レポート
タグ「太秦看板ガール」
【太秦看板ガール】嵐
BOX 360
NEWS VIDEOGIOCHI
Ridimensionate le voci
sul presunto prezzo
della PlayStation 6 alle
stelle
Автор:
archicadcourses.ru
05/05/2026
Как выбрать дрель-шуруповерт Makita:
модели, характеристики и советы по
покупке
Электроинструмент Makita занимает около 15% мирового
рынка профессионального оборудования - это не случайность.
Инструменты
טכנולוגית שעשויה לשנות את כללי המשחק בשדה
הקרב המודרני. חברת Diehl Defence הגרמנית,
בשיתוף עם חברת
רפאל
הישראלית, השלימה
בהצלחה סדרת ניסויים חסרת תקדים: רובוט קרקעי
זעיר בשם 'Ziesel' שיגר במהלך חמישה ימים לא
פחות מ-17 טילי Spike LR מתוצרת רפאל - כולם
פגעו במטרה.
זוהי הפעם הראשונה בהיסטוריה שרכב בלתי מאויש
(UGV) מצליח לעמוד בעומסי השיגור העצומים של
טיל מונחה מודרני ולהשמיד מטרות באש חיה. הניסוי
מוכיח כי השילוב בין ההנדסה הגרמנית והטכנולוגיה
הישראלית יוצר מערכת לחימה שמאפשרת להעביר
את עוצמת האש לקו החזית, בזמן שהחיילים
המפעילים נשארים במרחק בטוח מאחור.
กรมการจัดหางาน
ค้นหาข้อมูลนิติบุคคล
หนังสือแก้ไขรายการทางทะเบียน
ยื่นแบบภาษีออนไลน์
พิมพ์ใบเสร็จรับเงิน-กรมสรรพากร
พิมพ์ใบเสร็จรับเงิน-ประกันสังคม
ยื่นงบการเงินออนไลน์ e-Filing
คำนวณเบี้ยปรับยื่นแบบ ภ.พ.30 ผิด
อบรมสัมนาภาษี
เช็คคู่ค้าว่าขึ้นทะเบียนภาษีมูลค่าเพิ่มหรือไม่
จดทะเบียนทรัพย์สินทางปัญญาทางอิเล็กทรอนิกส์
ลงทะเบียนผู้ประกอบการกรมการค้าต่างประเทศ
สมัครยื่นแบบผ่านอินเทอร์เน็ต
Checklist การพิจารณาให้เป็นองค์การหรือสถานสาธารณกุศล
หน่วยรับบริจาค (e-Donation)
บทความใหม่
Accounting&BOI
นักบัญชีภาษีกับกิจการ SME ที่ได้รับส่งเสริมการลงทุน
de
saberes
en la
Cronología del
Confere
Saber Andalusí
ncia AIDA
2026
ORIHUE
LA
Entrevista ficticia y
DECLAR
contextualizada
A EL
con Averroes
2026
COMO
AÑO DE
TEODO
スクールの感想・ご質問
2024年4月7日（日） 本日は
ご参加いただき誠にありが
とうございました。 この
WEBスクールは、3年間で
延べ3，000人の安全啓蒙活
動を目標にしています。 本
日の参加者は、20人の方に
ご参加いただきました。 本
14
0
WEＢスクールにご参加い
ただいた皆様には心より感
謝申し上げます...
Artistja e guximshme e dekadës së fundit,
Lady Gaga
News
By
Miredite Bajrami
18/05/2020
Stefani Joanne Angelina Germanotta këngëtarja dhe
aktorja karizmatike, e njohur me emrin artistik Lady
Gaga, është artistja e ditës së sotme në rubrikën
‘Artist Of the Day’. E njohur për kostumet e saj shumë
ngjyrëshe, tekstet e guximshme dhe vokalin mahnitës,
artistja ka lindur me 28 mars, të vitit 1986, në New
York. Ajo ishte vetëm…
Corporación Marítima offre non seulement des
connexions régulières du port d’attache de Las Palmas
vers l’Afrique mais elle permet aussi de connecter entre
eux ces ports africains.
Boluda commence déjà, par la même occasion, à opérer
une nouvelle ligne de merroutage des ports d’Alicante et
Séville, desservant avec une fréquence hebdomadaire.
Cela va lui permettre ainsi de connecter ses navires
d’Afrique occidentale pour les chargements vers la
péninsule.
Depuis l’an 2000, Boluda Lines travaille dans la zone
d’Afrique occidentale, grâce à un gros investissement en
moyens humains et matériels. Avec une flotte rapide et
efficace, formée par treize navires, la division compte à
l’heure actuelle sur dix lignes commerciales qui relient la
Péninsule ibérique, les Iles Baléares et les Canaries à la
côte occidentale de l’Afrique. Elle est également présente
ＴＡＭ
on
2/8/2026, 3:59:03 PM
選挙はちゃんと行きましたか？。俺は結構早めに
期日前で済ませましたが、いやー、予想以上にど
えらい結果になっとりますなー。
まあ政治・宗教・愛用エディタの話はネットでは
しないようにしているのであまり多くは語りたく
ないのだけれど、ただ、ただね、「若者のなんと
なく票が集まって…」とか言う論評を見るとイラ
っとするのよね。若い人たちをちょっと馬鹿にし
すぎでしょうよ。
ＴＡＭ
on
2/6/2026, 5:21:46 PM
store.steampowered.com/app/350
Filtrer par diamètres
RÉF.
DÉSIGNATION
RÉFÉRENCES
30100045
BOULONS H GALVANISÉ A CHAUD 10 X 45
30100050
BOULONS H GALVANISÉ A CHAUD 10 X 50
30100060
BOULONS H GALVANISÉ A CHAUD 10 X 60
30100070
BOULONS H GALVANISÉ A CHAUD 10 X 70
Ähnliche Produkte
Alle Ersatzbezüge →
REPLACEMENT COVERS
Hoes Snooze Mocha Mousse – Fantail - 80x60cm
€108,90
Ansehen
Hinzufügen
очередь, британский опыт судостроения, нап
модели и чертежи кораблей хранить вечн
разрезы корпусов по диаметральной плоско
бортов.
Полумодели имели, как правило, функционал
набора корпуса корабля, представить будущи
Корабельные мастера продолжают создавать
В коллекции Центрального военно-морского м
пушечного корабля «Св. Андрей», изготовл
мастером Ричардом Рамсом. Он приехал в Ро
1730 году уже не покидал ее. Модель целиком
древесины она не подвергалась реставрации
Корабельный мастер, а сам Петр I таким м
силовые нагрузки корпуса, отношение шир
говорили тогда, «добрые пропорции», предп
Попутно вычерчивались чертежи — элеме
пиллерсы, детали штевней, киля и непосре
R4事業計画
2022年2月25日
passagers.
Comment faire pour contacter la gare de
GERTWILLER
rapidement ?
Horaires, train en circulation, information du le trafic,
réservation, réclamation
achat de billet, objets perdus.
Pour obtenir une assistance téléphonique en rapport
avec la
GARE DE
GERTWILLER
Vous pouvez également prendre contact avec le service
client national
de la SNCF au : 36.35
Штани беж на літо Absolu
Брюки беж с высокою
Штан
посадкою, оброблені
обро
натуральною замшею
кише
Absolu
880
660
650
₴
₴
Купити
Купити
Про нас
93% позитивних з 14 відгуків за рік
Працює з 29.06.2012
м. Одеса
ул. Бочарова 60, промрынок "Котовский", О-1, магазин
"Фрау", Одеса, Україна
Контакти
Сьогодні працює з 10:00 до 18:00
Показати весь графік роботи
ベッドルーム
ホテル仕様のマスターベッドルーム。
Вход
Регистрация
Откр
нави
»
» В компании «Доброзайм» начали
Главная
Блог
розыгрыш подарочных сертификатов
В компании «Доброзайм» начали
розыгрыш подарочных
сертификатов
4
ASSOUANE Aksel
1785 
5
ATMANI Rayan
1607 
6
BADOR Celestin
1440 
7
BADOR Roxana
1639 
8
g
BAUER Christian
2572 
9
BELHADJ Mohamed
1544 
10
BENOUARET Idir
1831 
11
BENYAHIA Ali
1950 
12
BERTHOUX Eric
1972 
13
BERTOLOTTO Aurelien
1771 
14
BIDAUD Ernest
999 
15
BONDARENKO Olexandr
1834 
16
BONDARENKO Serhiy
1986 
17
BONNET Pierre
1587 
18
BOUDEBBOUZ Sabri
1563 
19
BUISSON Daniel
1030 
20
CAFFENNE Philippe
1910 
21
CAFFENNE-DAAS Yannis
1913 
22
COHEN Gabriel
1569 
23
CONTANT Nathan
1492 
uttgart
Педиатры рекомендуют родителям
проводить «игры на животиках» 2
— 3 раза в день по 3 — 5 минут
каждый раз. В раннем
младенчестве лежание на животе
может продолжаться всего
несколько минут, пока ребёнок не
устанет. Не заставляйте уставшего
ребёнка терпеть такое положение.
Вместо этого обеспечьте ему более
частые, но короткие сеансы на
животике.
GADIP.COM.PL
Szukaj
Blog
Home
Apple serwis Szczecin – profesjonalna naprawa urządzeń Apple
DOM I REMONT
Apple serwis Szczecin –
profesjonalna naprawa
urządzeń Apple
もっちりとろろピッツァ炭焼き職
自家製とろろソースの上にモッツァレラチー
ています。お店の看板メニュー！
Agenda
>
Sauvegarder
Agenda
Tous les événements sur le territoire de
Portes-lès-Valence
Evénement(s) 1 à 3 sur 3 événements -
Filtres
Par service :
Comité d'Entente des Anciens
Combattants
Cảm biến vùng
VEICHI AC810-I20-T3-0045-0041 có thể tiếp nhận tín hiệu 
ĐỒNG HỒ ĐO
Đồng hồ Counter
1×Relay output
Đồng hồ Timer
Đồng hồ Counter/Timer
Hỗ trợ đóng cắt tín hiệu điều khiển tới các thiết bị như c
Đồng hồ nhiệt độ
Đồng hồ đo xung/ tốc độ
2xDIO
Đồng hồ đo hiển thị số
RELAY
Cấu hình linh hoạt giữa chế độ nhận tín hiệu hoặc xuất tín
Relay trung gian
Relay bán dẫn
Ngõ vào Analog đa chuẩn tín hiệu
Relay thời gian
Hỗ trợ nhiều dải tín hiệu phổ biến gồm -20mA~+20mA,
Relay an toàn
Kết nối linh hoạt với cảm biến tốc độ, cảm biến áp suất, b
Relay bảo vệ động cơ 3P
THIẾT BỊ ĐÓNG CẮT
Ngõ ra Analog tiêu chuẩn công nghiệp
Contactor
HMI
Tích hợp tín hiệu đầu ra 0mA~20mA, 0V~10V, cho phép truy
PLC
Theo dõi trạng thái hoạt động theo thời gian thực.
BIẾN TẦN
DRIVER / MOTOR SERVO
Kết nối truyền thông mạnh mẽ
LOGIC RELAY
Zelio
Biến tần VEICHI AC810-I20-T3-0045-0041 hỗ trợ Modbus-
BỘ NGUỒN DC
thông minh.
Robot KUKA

• **Problem requirements**:
Beginning with the first line of the listing above, please write out every line exactly until you reach the line that contains "พิมพ์ใบเสร็จรับเงิน-กรมสรรพากร", and include that one too.

• **Solved problem**:
レポート
タグ「太秦看板ガール」
【太秦看板ガール】嵐
BOX 360
NEWS VIDEOGIOCHI
Ridimensionate le voci
sul presunto prezzo
della PlayStation 6 alle
stelle
Автор:
archicadcourses.ru
05/05/2026
Как выбрать дрель-шуруповерт Makita:
модели, характеристики и советы по
покупке
Электроинструмент Makita занимает около 15% мирового
рынка профессионального оборудования - это не случайность.
Инструменты
טכנולוגית שעשויה לשנות את כללי המשחק בשדה
הקרב המודרני. חברת Diehl Defence הגרמנית,
בשיתוף עם חברת
רפאל
הישראלית, השלימה
בהצלחה סדרת ניסויים חסרת תקדים: רובוט קרקעי
זעיר בשם 'Ziesel' שיגר במהלך חמישה ימים לא
פחות מ-17 טילי Spike LR מתוצרת רפאל - כולם
פגעו במטרה.
זוהי הפעם הראשונה בהיסטוריה שרכב בלתי מאויש
(UGV) מצליח לעמוד בעומסי השיגור העצומים של
טיל מונחה מודרני ולהשמיד מטרות באש חיה. הניסוי
מוכיח כי השילוב בין ההנדסה הגרמנית והטכנולוגיה
הישראלית יוצר מערכת לחימה שמאפשרת להעביר
את עוצמת האש לקו החזית, בזמן שהחיילים
המפעילים נשארים במרחק בטוח מאחור.
กรมการจัดหางาน
ค้นหาข้อมูลนิติบุคคล
หนังสือแก้ไขรายการทางทะเบียน
ยื่นแบบภาษีออนไลน์
พิมพ์ใบเสร็จรับเงิน-กรมสรรพากร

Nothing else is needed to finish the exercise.